Stored data entries
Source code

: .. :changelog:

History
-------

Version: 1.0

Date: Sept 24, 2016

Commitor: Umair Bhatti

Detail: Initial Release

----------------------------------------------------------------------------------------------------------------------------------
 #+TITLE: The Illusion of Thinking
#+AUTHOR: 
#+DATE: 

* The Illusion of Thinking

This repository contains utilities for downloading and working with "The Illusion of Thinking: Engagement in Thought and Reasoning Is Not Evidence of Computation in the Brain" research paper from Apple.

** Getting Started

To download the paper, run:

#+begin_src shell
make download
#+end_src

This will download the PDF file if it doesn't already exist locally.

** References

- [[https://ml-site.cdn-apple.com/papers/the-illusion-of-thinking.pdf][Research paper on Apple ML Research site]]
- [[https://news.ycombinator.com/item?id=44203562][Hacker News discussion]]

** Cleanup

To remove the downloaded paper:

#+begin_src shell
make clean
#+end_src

» **ASSIGNED TASK**: Set down the records above once more, exactly as given.

» **PROBLEM SOLUTION**:
Source code

: .. :changelog:

History
-------

Version: 1.0

Date: Sept 24, 2016

Commitor: Umair Bhatti

Detail: Initial Release

----------------------------------------------------------------------------------------------------------------------------------
 #+TITLE: The Illusion of Thinking
#+AUTHOR: 
#+DATE: 

* The Illusion of Thinking

This repository contains utilities for downloading and working with "The Illusion of Thinking: Engagement in Thought and Reasoning Is Not Evidence of Computation in the Brain" research paper from Apple.

** Getting Started

To download the paper, run:

#+begin_src shell
make download
#+end_src

This will download the PDF file if it doesn't already exist locally.

** References

- [[https://ml-site.cdn-apple.com/papers/the-illusion-of-thinking.pdf][Research paper on Apple ML Research site]]
- [[https://news.ycombinator.com/item?id=44203562][Hacker News discussion]]

** Cleanup

To remove the downloaded paper:

#+begin_src shell
make clean
#+end_src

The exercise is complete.